OpenAI Responses API
- Python
- REST API
from openai import OpenAI
import os
DATABRICKS_TOKEN = os.environ.get('DATABRICKS_TOKEN')
client = OpenAI(
api_key=DATABRICKS_TOKEN,
base_url="https://<ai-gateway-url>/openai/v1"
)
response = client.responses.create(
model="<ai-gateway-endpoint>",
max_output_tokens=256,
input=[
{
"role": "user",
"content": [{"type": "input_text", "text": "Hello!"}]
},
{
"role": "assistant",
"content": [{"type": "output_text", "text": "Hello! How can I assist you today?"}]
},
{
"role": "user",
"content": [{"type": "input_text", "text": "What is Databricks?"}]
}
]
)
print(response.output)
curl \
-u token:$DATABRICKS_TOKEN \
-X POST \
-H "Content-Type: application/json" \
-d '{
"model": "<ai-gateway-endpoint>",
"max_output_tokens": 256,
"input": [
{
"role": "user",
"content": [{"type": "input_text", "text": "Hello!"}]
},
{
"role": "assistant",
"content": [{"type": "output_text", "text": "Hello! How can I assist you today?"}]
},
{
"role": "user",
"content": [{"type": "input_text", "text": "What is Databricks?"}]
}
]
}' \
https://<ai-gateway-url>/openai/v1/responses
Replace <ai-gateway-url> with your AI Gateway URL and <ai-gateway-endpoint> with your AI Gateway endpoint name.
Anthropic Messages API
- Python
- REST API
import anthropic
import os
DATABRICKS_TOKEN = os.environ.get('DATABRICKS_TOKEN')
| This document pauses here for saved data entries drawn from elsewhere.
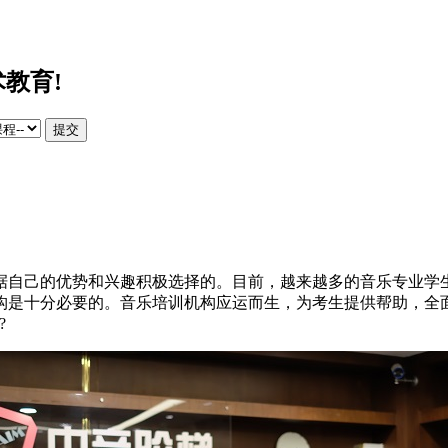
教育!
提交
自己的优势和兴趣积极选择的。目前，越来越多的音乐专业学生
构是十分必要的。音乐培训机构应运而生，为考生提供帮助，全
?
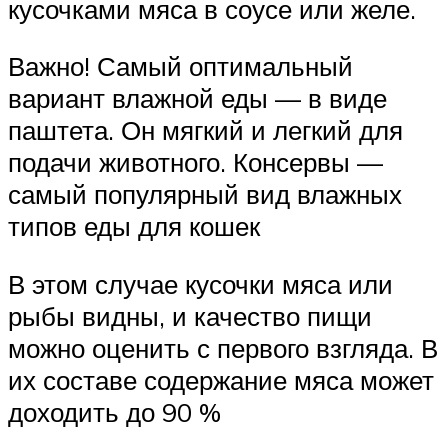
кусочками мяса в соусе или желе.
Важно! Самый оптимальный
вариант влажной еды — в виде
паштета. Он мягкий и легкий для
подачи животного. Консервы —
самый популярный вид влажных
типов еды для кошек
В этом случае кусочки мяса или
рыбы видны, и качество пищи
можно оценить с первого взгляда. В
их составе содержание мяса может
доходить до 90 %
client = anthropic.Anthropic(
api_key="unused",
base_url="https://<ai-gateway-url>/anthropic",
default_headers={
"Authorization": f"Bearer {DATABRICKS_TOKEN}",
},
)
message = client.messages.create(
model="<ai-gateway-endpoint>",
max_tokens=256,
messages=[
{"role": "user", "content": "Hello!"},
{"role": "assistant", "content": "Hello! How can I assist you today?"},
{"role": "user", "content": "What is Databricks?"},
],
)
print(message.content[0].text)
curl \
-u token:$DATABRICKS_TOKEN \
-X POST \
-H "Content-Type: application/json" \
-d '{
"model": "<ai-gateway-endpoint>",
"max_tokens": 256,
"messages": [
{"role": "user", "content": "Hello!"},
{"role": "assistant", "content": "Hello! How can I assist you today?"},
{"role": "user", "content": "What is Databricks?"}
]
}' \
https://<ai-gateway-url>/anthropic/v1/messages
Replace <ai-gateway-url> with your AI Gateway URL and <ai-gateway-endpoint> with your AI Gateway endpoint name.
Gemini API
- Python
- REST API
from google import genai
from google.genai import types
import os
DATABRICKS_TOKEN = os.environ.get('DATABRICKS_TOKEN')
client = genai.Client(
api_key="databricks",
http_options=types.HttpOptions(
base_url="https://<ai-gateway-url>/gemini",
headers={
"Authorization": f"Bearer {DATABRICKS_TOKEN}",
},
),
)
response = client.models.generate_content(
model="<ai-gateway-endpoint>",
contents=[
types.Content(
role="user",
parts=[types.Part(text="Hello!")],
),
types.Content(
role="model",
parts=[types.Part(text="Hello! How can I assist you today?")],
),
types.Content(
role="user",
parts=[types.Part(text="What is Databricks?")],
),
],
config=types.GenerateContentConfig(
max_output_tokens=256,
),
)
print(response.text)
curl \
-u token:$DATABRICKS_TOKEN \
-X POST \
-H "Content-Type: application/json" \
-d '{
"contents": [
{
"role": "user",
"parts": [{"text": "Hello!"}]
},
{
"role": "model",
"parts": [{"text": "Hello! How can I assist you today?"}]
},
{
"role": "user",
"parts": [{"text": "What is Databricks?"}]
}
],
"generationConfig": {
"maxOutputTokens": 256
}
}' \
https://<ai-gateway-url>/gemini/v1beta/models/<ai-gateway-endpoint>:generateContent
Replace <ai-gateway-url> with your AI Gateway URL and <ai-gateway-endpoint> with your AI Gateway endpoint name.